Neurofilament light chain as an early and sensitive predictor of long-term neurological outcome in patients after cardiac arrest

Abstract

Background

Neurofilament light chain (NF-L) is the major intermediate filament specifically expressed in neurons and their axons. No data are available concerning serum levels of NF-L after global cerebral ischemia due to cardiac arrest. To find a specific neuronal marker of long-term neurological outcome, we examined serum levels of NF-L in patients after cardiac arrest.

Methods

A prospective observational cohort study was conducted. Blood samples for the measurement of NF-L were analyzed from 85 patients within 2 h after admission, as well as on 2nd, 3rd, 5th, and 7th day. Neurological outcome was assessed 6 months after cardiac arrest by employing the Modified Glasgow Outcome Score (MGOS).

Results

The serum course of NF-L in patients with poor neurological outcome (MGOS 1 + 2) was significantly augmented compared to patients with good neurological outcome (MGOS 3 + 4 + 5) (on admission (pg/ml): good: 125 ± 11.7 vs. poor: 884.4 ± 86.2 pg/ml; 3rd day: good: 153.1 ± 13.2 vs. poor: 854.4 ± 119.1; 7th day: good: 112.5 ± 10.4 vs. poor: 1011.8 ± 100.8; P < 0.001). Intermediate NF-L serum values were found in patients with MGOS 0, which represents a mixture of patients who died with and without certified brain damage (on admission (pg/dl): 433.7 ± 49.8; 3rd day: 598.3 ± 86.6; 7th day: 474 ± 77.4). A prediction power of 0.93 (c-statistic, 95%-CI 0.87–0.99) on 1st, 0.85 (0.81–0.95) on 2nd, 0.92 (0.85–0.99) on 3rd, 0.97 (0.92–1) on 5th and 0.99 (0.98–1) on 7th day was achieved for NF-L predicting poor neurological outcome.

Conclusions

The present data suggest that within 7 days after cardiac arrest serum NF-L is a valuable marker of long-term neurological outcome.

Introduction

Out-of-hospital cardiac arrest (CA) is the leading cause of death in the USA and Europe affecting about 750,000 people annually [1]. In clinical routine, it is desirable to rely on early and specific biochemical markers to predict final neurological outcome, to plan further therapeutic strategies after successful cardiopulmonary resuscitation (CPR) and to avoid futile medical capabilities.

Serum levels of neuron-specific enolase (NSE) and S-100B protein are considered to be promising candidate marker proteins for the prediction of neurological status in patients in which spontaneous circulation after CPR has been restored [2], [3], [4], [5]. However, previous studies on these two markers have yielded contradictory results [6], [7], [8]. Importantly, both markers are not solely expressed in neuronal structures, e.g. NSE is expressed in red blood cells and platelets and S-100B is present in adipose and other tissue [9], [10], [11], [12], [13]. This makes changes specifically those associated with brain injury in serum levels difficult to evaluate.
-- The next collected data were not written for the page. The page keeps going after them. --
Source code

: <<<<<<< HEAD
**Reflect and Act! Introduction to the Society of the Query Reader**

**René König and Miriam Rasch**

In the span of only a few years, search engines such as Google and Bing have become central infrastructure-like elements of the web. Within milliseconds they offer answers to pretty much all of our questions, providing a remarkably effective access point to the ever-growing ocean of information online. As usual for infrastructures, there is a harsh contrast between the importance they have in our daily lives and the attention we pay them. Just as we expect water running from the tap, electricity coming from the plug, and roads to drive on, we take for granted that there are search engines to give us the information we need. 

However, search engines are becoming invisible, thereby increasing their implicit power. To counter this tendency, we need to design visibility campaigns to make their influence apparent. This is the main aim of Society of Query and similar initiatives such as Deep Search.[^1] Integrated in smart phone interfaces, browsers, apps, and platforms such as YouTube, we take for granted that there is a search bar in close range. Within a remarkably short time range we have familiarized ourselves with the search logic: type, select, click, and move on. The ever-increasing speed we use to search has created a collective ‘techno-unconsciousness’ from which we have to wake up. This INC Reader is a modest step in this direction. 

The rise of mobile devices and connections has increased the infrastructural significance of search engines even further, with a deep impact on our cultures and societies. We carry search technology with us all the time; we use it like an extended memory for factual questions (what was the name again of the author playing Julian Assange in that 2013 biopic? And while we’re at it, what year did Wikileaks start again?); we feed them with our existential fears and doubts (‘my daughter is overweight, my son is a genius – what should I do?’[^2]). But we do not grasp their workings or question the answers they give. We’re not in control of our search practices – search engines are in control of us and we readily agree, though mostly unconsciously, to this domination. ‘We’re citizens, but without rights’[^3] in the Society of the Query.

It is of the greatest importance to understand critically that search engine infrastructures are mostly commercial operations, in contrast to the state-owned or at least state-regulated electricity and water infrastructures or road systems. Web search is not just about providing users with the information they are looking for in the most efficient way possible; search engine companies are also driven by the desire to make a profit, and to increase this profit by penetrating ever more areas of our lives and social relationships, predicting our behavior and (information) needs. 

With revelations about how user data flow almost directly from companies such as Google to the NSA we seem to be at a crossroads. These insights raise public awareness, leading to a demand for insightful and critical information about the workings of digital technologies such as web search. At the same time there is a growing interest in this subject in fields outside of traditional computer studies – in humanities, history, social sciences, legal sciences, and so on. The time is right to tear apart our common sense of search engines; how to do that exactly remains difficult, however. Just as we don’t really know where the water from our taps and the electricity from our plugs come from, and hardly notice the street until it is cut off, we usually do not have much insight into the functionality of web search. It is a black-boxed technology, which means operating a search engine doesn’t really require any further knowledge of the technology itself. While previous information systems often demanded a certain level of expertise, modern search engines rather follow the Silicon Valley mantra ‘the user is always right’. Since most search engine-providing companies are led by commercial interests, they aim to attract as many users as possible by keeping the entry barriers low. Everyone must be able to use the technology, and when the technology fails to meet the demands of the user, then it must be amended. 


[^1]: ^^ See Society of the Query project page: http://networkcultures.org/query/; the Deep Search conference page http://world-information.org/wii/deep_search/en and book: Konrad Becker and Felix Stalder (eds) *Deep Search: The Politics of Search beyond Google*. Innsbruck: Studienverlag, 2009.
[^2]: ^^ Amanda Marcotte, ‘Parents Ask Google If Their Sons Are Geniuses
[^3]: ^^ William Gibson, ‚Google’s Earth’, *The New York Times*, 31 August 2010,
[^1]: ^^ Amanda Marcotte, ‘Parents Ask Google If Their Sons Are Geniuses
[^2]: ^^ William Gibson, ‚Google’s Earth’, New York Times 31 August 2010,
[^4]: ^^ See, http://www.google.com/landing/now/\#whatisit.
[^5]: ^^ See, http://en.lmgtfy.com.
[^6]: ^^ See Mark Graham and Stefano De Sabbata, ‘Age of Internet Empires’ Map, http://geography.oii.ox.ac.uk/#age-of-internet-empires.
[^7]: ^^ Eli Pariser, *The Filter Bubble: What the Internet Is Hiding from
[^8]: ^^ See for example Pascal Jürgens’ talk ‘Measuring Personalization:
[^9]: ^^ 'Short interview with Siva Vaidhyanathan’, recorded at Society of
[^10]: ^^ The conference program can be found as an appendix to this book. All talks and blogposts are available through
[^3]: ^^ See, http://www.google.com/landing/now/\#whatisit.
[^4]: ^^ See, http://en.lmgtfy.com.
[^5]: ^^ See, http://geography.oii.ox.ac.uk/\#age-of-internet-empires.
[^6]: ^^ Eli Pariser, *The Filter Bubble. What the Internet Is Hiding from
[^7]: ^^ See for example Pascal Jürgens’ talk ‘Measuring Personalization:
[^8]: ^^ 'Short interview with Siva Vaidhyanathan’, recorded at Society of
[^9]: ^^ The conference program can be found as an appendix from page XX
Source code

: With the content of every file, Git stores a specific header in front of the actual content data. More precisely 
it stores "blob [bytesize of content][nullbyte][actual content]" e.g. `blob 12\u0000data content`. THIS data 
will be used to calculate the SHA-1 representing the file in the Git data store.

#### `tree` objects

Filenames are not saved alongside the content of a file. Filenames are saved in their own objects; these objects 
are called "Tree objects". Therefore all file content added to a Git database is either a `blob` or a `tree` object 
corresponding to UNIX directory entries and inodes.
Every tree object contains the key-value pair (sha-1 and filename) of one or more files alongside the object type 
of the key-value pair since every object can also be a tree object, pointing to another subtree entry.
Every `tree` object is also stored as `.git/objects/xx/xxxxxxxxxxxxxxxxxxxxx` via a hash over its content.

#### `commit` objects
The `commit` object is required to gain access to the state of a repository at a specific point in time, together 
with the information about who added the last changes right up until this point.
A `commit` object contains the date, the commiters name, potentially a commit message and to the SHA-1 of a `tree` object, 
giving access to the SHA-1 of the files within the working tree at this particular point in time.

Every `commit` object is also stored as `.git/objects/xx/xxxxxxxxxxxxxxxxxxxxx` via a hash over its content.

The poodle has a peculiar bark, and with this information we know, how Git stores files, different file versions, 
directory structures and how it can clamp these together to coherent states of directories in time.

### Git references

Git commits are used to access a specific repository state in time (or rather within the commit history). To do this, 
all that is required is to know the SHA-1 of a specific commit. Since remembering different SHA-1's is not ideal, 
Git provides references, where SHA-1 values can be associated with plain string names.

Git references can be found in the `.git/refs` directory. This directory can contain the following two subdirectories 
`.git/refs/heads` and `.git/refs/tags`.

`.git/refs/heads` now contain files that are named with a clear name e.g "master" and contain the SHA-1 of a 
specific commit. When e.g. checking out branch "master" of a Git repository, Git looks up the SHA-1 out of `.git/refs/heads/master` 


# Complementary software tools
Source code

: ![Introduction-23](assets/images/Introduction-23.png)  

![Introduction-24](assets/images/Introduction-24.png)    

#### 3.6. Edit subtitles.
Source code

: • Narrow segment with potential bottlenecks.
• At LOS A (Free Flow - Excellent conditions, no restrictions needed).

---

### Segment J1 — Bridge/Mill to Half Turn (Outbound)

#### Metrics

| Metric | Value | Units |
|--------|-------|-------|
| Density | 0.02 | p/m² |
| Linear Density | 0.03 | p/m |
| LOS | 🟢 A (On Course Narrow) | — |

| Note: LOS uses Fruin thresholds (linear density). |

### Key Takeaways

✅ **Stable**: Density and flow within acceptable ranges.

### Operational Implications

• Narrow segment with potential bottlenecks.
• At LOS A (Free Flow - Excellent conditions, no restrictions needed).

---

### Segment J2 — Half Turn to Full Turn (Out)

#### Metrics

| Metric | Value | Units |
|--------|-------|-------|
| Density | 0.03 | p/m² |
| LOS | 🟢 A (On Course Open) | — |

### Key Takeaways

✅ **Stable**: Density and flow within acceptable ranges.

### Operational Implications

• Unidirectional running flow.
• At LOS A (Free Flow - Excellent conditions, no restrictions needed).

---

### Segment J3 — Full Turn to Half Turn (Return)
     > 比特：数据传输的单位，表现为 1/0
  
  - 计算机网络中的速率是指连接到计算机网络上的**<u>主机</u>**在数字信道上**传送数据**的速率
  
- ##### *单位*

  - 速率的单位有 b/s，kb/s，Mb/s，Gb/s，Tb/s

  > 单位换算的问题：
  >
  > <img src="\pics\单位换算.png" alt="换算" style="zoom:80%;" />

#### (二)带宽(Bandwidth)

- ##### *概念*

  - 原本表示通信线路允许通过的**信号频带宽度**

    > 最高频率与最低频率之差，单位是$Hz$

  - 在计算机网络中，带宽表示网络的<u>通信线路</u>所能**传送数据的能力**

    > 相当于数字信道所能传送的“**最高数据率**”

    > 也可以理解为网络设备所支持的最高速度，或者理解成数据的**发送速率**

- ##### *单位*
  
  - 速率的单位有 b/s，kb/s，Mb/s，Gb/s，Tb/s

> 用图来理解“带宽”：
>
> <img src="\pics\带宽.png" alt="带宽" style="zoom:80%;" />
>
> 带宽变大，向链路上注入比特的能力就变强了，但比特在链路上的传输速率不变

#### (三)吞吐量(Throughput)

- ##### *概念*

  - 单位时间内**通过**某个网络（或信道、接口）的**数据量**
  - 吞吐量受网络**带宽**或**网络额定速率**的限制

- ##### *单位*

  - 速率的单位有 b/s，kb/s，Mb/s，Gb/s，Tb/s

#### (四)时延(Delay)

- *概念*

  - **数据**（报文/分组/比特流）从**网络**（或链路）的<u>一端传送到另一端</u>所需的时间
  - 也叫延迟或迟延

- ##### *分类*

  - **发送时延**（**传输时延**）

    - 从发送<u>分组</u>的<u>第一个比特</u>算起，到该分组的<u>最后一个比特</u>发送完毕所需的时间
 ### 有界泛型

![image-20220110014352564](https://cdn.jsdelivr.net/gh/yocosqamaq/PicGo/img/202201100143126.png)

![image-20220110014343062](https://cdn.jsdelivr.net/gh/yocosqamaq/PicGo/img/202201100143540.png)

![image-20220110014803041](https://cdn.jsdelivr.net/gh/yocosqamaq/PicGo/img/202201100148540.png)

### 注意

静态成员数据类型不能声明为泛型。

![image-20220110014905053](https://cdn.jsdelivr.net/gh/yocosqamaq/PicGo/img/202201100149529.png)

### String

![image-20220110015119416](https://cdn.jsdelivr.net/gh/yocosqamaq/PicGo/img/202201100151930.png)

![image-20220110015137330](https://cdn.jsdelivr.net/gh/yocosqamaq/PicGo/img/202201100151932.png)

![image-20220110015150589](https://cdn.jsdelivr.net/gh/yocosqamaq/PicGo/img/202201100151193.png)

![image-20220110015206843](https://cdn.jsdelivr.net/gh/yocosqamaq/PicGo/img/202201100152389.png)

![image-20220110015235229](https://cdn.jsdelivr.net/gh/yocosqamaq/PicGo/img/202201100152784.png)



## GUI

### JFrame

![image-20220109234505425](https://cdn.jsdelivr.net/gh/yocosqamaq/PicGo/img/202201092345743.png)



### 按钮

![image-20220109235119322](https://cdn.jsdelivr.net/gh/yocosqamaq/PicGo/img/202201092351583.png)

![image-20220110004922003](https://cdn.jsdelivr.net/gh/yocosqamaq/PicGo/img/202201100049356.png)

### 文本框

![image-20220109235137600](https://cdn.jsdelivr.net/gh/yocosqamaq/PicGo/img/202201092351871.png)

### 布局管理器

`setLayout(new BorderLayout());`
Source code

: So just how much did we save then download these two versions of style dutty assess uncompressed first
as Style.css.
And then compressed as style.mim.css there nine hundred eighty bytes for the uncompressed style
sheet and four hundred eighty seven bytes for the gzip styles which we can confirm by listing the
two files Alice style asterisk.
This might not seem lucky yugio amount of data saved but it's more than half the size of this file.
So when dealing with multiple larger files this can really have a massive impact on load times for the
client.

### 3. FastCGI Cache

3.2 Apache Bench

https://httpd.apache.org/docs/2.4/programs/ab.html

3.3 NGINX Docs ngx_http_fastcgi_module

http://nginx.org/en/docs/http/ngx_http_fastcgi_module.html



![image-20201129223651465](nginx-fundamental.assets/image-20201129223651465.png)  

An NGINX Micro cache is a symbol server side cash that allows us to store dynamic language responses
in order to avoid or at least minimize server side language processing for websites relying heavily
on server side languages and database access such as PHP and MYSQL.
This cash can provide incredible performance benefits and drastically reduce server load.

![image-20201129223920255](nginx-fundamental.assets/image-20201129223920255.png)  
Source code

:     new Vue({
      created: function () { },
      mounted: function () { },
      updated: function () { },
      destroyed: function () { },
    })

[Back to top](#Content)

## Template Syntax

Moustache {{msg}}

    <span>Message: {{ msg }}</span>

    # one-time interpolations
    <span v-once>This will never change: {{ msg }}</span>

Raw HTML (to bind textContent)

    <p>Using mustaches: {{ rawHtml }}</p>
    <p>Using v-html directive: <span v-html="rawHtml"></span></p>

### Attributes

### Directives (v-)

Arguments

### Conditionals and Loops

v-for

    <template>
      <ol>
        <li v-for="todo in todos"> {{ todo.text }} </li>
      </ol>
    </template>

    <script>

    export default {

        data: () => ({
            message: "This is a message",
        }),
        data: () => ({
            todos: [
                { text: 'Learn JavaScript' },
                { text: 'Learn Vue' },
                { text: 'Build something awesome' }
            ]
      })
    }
Neurofilaments (NF) are major structural elements of the neuronal cytoskeleton. The neurofilament light chain protein (NF-L) comprises the major component of the neurofilament core and is the major intermediate filament protein in neurons and axons [14], [15]. There is some evidence that levels of NF-L in the cerebrospinal fluid are highly predictive for poor neurological outcome in patients after CA [16]. However, assessment of biochemical markers in the cerebrospinal fluid is less practicable because of awareness of various complications during and after lumbar puncture especially in ventilated patients. No data are available concerning serum levels of NF-L after global cerebral ischemia from CA in humans. In an attempt to find a reliable and specific neuronal marker for long-term neurological outcome, we performed a prospective observational cohort study to investigate serum levels of NF-L in patients after CA.